Effect of heat treatment on the microstructural evolution and mechanical property of nickel-based superalloy K447A manufactured by Powder Bed Fusion Laser Beam (PBF-LB)

Abstract

Nickel-based superalloy is an indispensable material in the aerospace industry. With the development of metal additive manufacturing theory, the additive manufacturing technology will further expand and accelerate the application of nickel-based superalloy in the aerospace industry. In this study, nickel-base superalloy K447A with high volume fraction γ′ strengthening phase was formed by Powder Bed Fusion Laser Beam (PBF-LB), and the effect of different heat treatments on the microstructure and mechanical properties of K447A alloy was analyzed. In the as-built sample, cellular structures consisting of dense dislocation tangles were formed. Elongated columnar grains grew preferentially along <001> direction. Fine MC precipitates segregated at the boundary of cellular structure.
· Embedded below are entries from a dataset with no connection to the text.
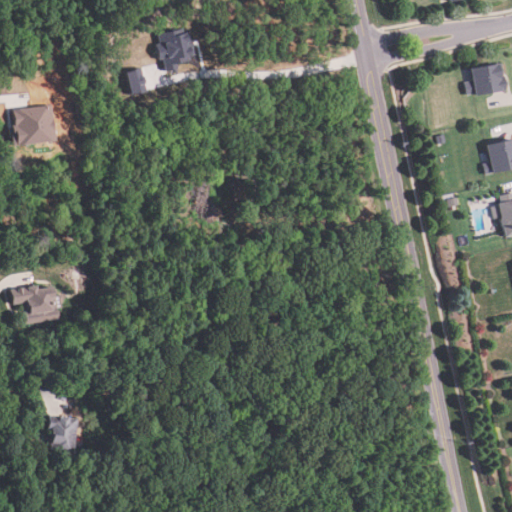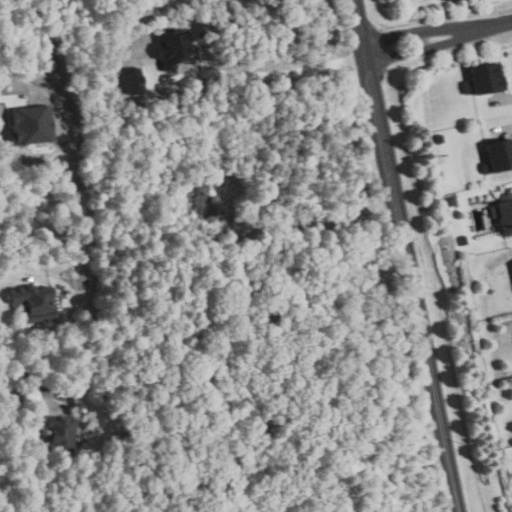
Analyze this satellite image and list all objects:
building: (457, 1)
road: (487, 27)
road: (358, 31)
road: (412, 34)
building: (168, 47)
road: (416, 51)
building: (128, 77)
road: (255, 79)
building: (487, 80)
building: (262, 119)
building: (34, 126)
building: (439, 139)
building: (499, 157)
building: (451, 202)
building: (504, 216)
road: (11, 283)
road: (413, 287)
building: (32, 303)
building: (37, 304)
road: (29, 375)
building: (61, 434)
building: (58, 435)
building: (134, 461)
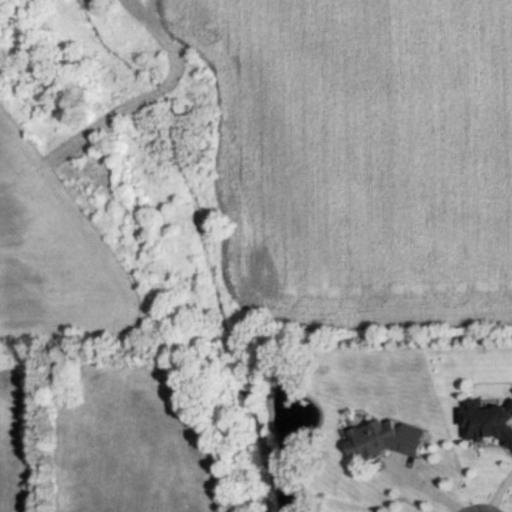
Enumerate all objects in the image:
building: (487, 420)
building: (385, 438)
road: (425, 486)
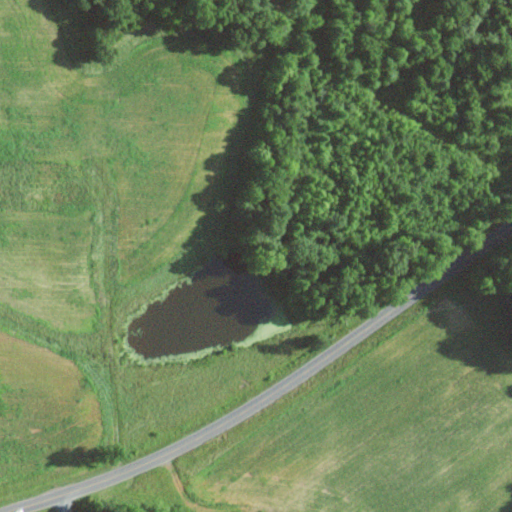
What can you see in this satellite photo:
road: (271, 394)
road: (52, 505)
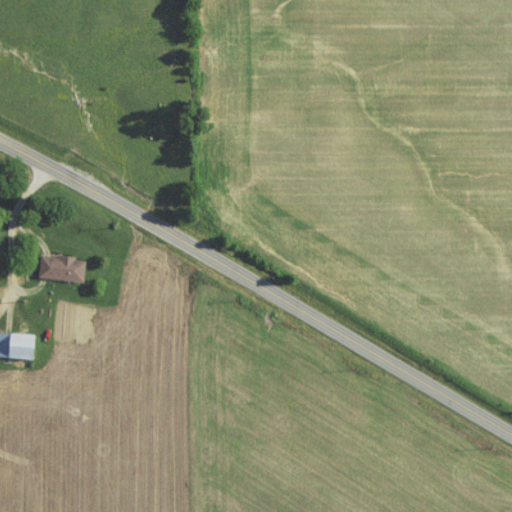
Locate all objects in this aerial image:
road: (10, 229)
building: (61, 273)
road: (257, 280)
building: (17, 350)
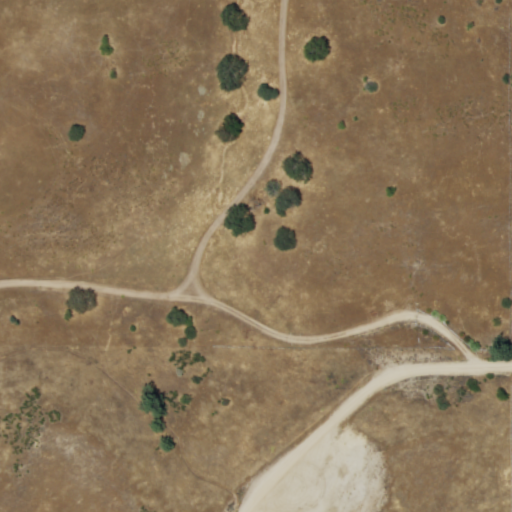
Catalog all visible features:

The process of grains recovery (1185 °C), grains recrystallization (1260 °C), and grains rapid growth (1300 °C) of K447A alloy during heat treatment could be observed. Many stable and homogeneous cubic γ′ phases precipitated from the K447A alloy after high-temperature heat treatment. When the heat treatment was increased to 1300 °C, MC precipitates dissolved and the number of carbides in the ST-1300 sample was significantly reduced. The average microhardness and ultimate tensile strength of the as-built sample were 407 HV and 527 MPa, respectively. When the heat temperature reached 1260 °C, the microhardness and ultimate tensile strength reached the maximum. When the heat temperature was raised to 1300 °C, the ultimate tensile strength decreased sharply, but the elongation and the toughness increased significantly. Based on the above results, the relationship between microstructure, mechanical properties, and deformation mechanism was discussed.